Les séquences narratives

Quant aux séquences narratives qui composent les trois albums déjà mentionnés, elles ont été conservées en grande partie, mais remontées dans un autre ordre que celui que l'on retrouve en lisant d'affilée les bandes dessinées.  Ainsi a-t-on débuté par les premières planches de la Licorne, mais il a fallu introduire, un peu plus tard, plusieurs épisodes empruntés à l'album du Crabe aux pinces d'or pour pouvoir raconter comment le capitaine Haddock et Tintin en sont venus à se rencontrer.

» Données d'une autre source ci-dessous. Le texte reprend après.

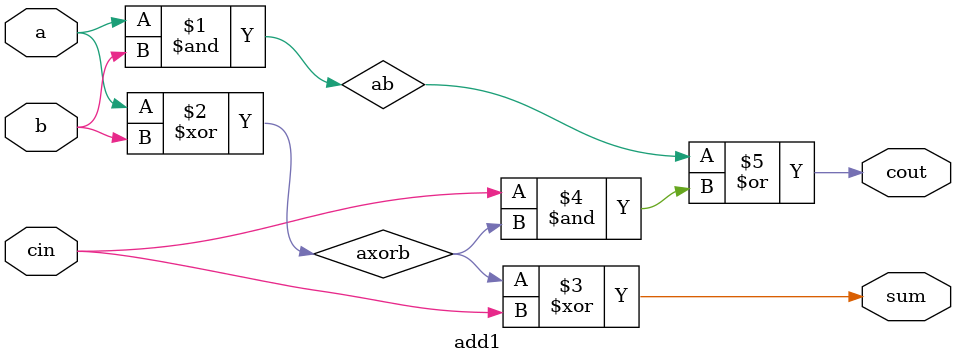
<source format=v>
module top_module (
  input [31:0] a,
  input [31:0] b,
  output [31:0] sum
);
  wire cout1, cout2;

  add16 ADD_1(
      .a(a[15:0]),
      .b(b[15:0]),
      .cin(1'b0),
      .sum(sum[15:0]),
      .cout(cout1),
  );
  add16 ADD_2(
      .a(a[31:16]),
      .b(b[31:16]),
      .cin(cout1),
      .sum(sum[31:16]),
      .cout(cout2),
  );

endmodule

module add1 ( input a, input b, input cin,   output sum, output cout );

  wire ab, axorb;

  assign ab = a & b;
  assign axorb = a ^ b;

  assign sum = axorb ^ cin;
  assign cout = ab | (cin & axorb); 

endmodule

</source>
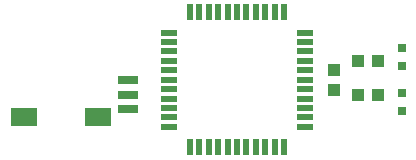
<source format=gtp>
G75*
%MOIN*%
%OFA0B0*%
%FSLAX25Y25*%
%IPPOS*%
%LPD*%
%AMOC8*
5,1,8,0,0,1.08239X$1,22.5*
%
%ADD10R,0.03937X0.04331*%
%ADD11R,0.03150X0.03150*%
%ADD12R,0.09055X0.06299*%
%ADD13R,0.06693X0.02756*%
%ADD14R,0.05800X0.02000*%
%ADD15R,0.02000X0.05800*%
D10*
X0111000Y0038904D03*
X0118904Y0037250D03*
X0125596Y0037250D03*
X0111000Y0045596D03*
X0118904Y0048500D03*
X0125596Y0048500D03*
D11*
X0133500Y0046797D03*
X0133500Y0052703D03*
X0133500Y0037703D03*
X0133500Y0031797D03*
D12*
X0032152Y0029750D03*
X0007348Y0029750D03*
D13*
X0042250Y0032526D03*
X0042250Y0037250D03*
X0042250Y0041974D03*
D14*
X0055900Y0026550D03*
X0055900Y0029650D03*
X0055900Y0032850D03*
X0055900Y0035950D03*
X0055900Y0039150D03*
X0055900Y0042250D03*
X0055900Y0045350D03*
X0055900Y0048550D03*
X0055900Y0051650D03*
X0055900Y0054850D03*
X0055900Y0057950D03*
X0101100Y0057950D03*
X0101100Y0054850D03*
X0101100Y0051650D03*
X0101100Y0048550D03*
X0101100Y0045350D03*
X0101100Y0042250D03*
X0101100Y0039150D03*
X0101100Y0035950D03*
X0101100Y0032850D03*
X0101100Y0029650D03*
X0101100Y0026550D03*
D15*
X0094200Y0019650D03*
X0091100Y0019650D03*
X0087900Y0019650D03*
X0084800Y0019650D03*
X0081600Y0019650D03*
X0078500Y0019650D03*
X0075400Y0019650D03*
X0072200Y0019650D03*
X0069100Y0019650D03*
X0065900Y0019650D03*
X0062800Y0019650D03*
X0062800Y0064850D03*
X0065900Y0064850D03*
X0069100Y0064850D03*
X0072200Y0064850D03*
X0075400Y0064850D03*
X0078500Y0064850D03*
X0081600Y0064850D03*
X0084800Y0064850D03*
X0087900Y0064850D03*
X0091100Y0064850D03*
X0094200Y0064850D03*
M02*

</source>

Rares donc sont les séquences créées de toutes pièces.  C'est malheureusement le cas de l'affrontement presque final qui s'éternise entre le capitaine Haddock et le «bad guy» de service que l'on a développé à partir d'un des personnages secondaires du Secret de la Licorne.  On sent ici un peu de la complaisance qui animait déjà l'équipe productrice des effets spéciaux des grandes batailles du Seigneur des anneaux.  Je ne développe pas plus pour le moment, espérant que mon billet vous incitera à aller voir le film si ce n'est déjà fait. La présence de ce méchant de service a permis d'accentuer le côté manichéen souvent présent dans les films à l'américaine. Dans l'album, les ennemis de Tintin qui cherchaient à s'emparer des parchemins permettant de connaître la route qui les conduirait au trésor n'apparaissent qu'à la toute fin même s'ils se manifestent par leurs agissements, comme l'assassinat de l'homme au complet bleu venu avertir le héros du danger inhérent à sa quête.


Un second billet portera sur ce qui éloigne le film des albums, ce qui me permettra d'introduire quelques remarques sur les particularités du dessin d'Hergé dont il ne faut pas oublier qu'il s'est éteint en 1983, il y a donc presque trente ans maintenant.